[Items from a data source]
==============================

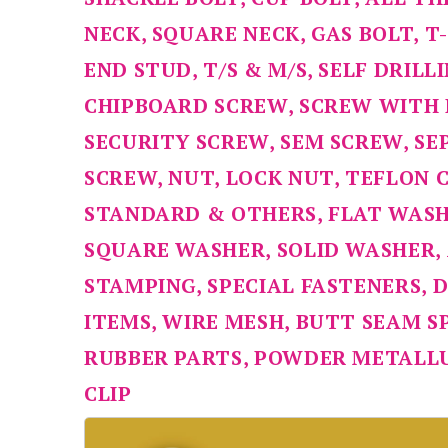
NECK, SQUARE NECK, GAS BOLT, T
END STUD, T/S & M/S, SELF DRIL
CHIPBOARD SCREW, SCREW WITH
SECURITY SCREW, SEM SCREW, SE
SCREW, NUT, LOCK NUT, TEFLON 
STANDARD & OTHERS, FLAT WASH
SQUARE WASHER, SOLID WASHER,
STAMPING, SPECIAL FASTENERS, D
ITEMS, WIRE MESH, BUTT SEAM S
RUBBER PARTS, POWDER METALLU
CLIP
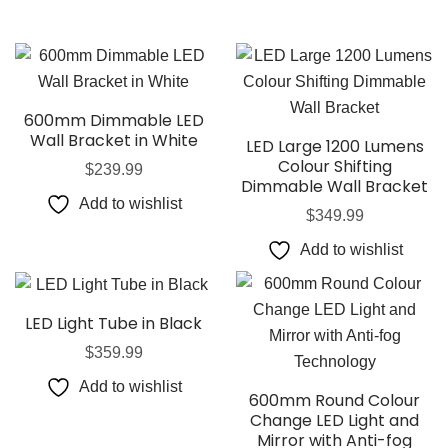
600mm Dimmable LED
Wall Bracket in White
LED Large 1200 Lumens
Colour Shifting
$
239.99
Dimmable Wall Bracket
Add to wishlist
$
349.99
Add to wishlist
LED Light Tube in Black
$
359.99
Add to wishlist
600mm Round Colour
Change LED Light and
Mirror with Anti-fog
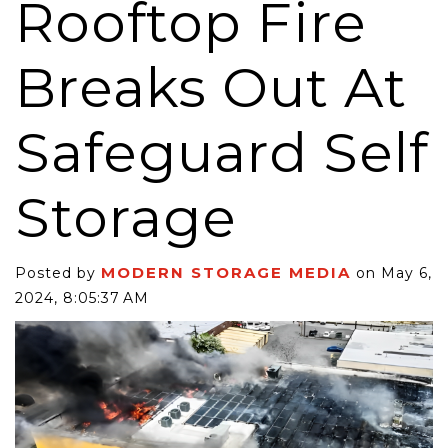
Rooftop Fire
Breaks Out At
Safeguard Self
Storage
MODERN STORAGE MEDIA
Posted by
on May 6,
2024, 8:05:37 AM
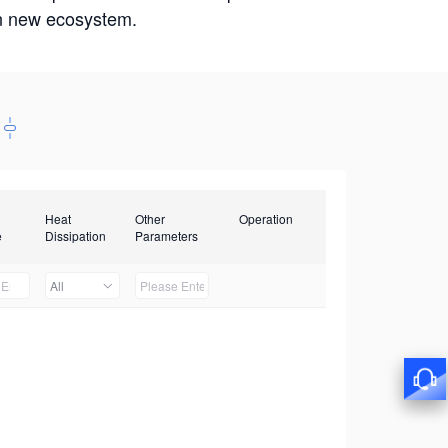
win new ecosystem.
Heat
Other
Operation
e
Dissipation
Parameters
All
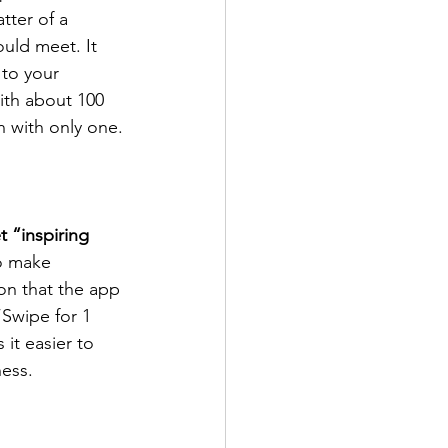
tter of a 
uld meet. It 
 to your 
ith about 100 
 with only one.
t “inspiring 
to make 
on that the app 
“Swipe for 1 
it easier to 
ness.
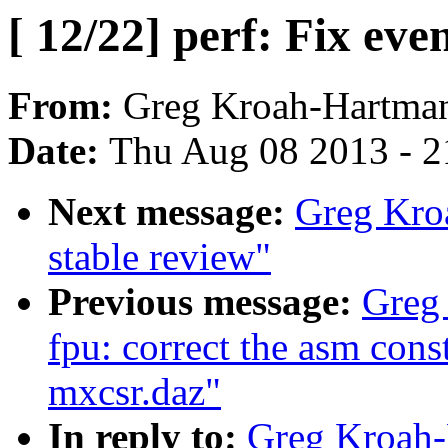
[ 12/22] perf: Fix ev
From:
Greg Kroah-Hartma
Date:
Thu Aug 08 2013 - 2
Next message:
Greg Kroa
stable review"
Previous message:
Greg 
fpu: correct the asm cons
mxcsr.daz"
In reply to:
Greg Kroah-H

==============================

In the data, the line that contains "it easier to" begins the part to write out; restate it and each line after it word for word through the end, with no pictures.

SOLVED EXERCISE —
it easier to 
ness.
[ 12/22] perf: Fix ev
From:
Greg Kroah-Hartma
Date:
Thu Aug 08 2013 - 2
Next message:
Greg Kroa
stable review"
Previous message:
Greg 
fpu: correct the asm cons
mxcsr.daz"
In reply to:
Greg Kroah-H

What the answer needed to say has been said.